New Phishing Attack Abuses PowerPoint Files to Spread Malware

New Phishing Attack Abuses PowerPoint Files to Spread Malware Image

Threat actors have come up with yet another way to infiltrate target systems and spread malware. In a new campaign that is being tracked by security researchers, bad actors are using a little-known PowerPoint file format to spread malware and take over victims' systems.

Less-Known Filetype Used to Wrap Malware

The attacks are being tracked by a company that is part of security firm Check Point Software. In this new campaign, threat actors use a file format that belongs to the group of extensions Microsoft PowerPoint works with and opens, but one that is not used very often.

The attacks use .ppam files - an add-in file format for PowerPoint presentations. The file type includes additional commands and macros not found in other PowerPoint file types.

Researchers have been tracking the PowerPoint file attacks since January 2022. The bad actors are using the .ppam files to wrap executables used to take over systems.

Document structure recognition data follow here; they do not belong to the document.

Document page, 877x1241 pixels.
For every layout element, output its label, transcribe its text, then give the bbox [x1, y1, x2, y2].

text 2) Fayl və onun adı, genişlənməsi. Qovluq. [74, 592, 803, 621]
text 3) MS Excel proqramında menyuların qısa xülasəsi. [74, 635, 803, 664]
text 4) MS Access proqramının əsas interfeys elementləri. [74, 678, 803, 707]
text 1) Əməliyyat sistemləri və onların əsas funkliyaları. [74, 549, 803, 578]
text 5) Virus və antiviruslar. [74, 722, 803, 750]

The files are being spread using phishing emails with text related to a fake purchase order and a request for the victim to respond with an invoice.

The malicious executable file wrapped inside the .ppam file has the ability to write Windows registry values and achieve persistence while monitoring the victim system's memory. The little-known file type means that the payload contained inside the .ppam file can dodge security measures on the target system.

.PPAM Files Could Deliver Ransomware

Security researchers outlined the danger that a less frequently used file type poses. By wrapping the malicious payload inside a file that is not usually scanned by automated security measures, bad actors can deliver any executable payload they desire, including ransomware. In fact, the researchers tracking the current campaign mentioned that a .ppam file was used in a ransomware attack back in October 2021.

Outside of improving sandboxing measures and filtering all downloads through a sandbox before opening them on the target system, researchers recommend that company staff always contacts IT specialists when they encounter an unfamiliar file extension for the first time.